That hasn't deterred Lin Mingxian, more widely known by the alias Sai Leun, the town's overlord, who currently commands a 2 000-3 000-strong militia known as the National Democratic Alliance Army (NDAA). Sai Leun is believed to have financed much of the city's gambling infrastructure in the late 1990s.
The militia leader is now aggressively expanding his enterprise into online gaming, a fast-growing multibillion-US-dollar global industry that is just now catching on in China. On April 27 this year, Sai Leun presided over the opening of seven new Internet-enabled "live-over-the-Internet" gambling facilities, specifically designed and outfitted for online China-based gamers.
Another 14 gambling venues are being carved out of the jungle about 16 kilometers southwest of Mong La, set idyllically among paddy fields and wandering water buffalo.

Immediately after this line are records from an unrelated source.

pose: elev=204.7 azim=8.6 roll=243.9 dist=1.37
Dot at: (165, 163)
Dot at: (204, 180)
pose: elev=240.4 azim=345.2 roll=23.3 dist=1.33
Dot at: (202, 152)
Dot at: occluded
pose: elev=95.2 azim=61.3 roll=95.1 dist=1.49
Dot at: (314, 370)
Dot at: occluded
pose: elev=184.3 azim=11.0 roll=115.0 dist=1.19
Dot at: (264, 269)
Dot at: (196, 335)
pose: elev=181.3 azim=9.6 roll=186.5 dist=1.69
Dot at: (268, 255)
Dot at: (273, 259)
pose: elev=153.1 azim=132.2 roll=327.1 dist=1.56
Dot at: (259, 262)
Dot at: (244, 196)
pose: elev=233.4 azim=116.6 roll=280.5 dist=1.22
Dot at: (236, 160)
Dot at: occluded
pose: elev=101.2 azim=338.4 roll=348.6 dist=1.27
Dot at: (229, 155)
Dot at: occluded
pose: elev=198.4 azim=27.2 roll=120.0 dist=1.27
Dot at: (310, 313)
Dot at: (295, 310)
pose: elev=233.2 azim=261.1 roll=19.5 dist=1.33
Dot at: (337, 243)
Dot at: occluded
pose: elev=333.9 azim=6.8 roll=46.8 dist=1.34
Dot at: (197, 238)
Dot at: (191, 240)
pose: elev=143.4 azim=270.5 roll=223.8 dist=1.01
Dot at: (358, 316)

Investigating the new business, Asia Times Online found a newly built casino completely surrounded by tropical forest.
Inside the two-story stucco-encrusted building, black leather chairs are arranged around immaculate baccarat tables. Suspended above the tables are cameras connected to the Internet, which allow for scores of remote Chinese gamblers to play their hands.
From the comfort of their homes in Beijing, Kunming or Shanghai, Chinese gamblers can watch the tables via a live video feed over the Internet and place their bets through agents on location at the jungle casinos. The arrangement, says the casino operator, allows the players and casino operators to circumvent recent Chinese efforts to prevent the outflow of cash into Myanmar's black markets.
Online players inside China transfer funds into the casino operators' China-based bank accounts. Once the transfer is confirmed, a player logs on to the casino's website and watches the game from the cameras above the tables via high-speed Internet while communicating with his agent via mobile phone. When the hand is played out, the remote player can opt to have winnings wired to his account or alternatively order the agent to get the cash physically from the casino.
New online casinos recently opened at nearby Wan Hsieo, Mong Ma and the tract outside Mong La are able to handle similar financial traffic, meaning total daily turnover at Myanmar's online casinos could be as high as $20 million. The operator said investors in mainland China, Hong Kong and Thailand had contributed funds to the new casinos.
The popular Sai Luen is not one to take a power cut threat lying down either, it seems. The warlord, who was formerly a Communist Party of Burma army commander has taken precautions against future disruptions to his gambling businesses - particularly from China. To preempt a threatened power cut, he ordered the construction of a power plant in a converted sugarcane refinery, which became operational one year ago and is capable of independently supplying 30 000 kilowatts of power, well beyond the town's current needs. Mong La's telecommunication infrastructure, however, is still controlled by China, which could represent a pressure point on the casino's Internet connections.
Sai Leun is immensely popular in his autonomous area, in part because of his unilateral decision to exempt locals from paying taxes. He reportedly said during the April 27 opening of the new casinos, "The only burden you will continue to bear is supplying us with new recruits for our army."
Sai Leun, casino operators reckon, has negotiated assurances from Yunnan officials against another Chinese crackdown on his new-fangled gambling operations.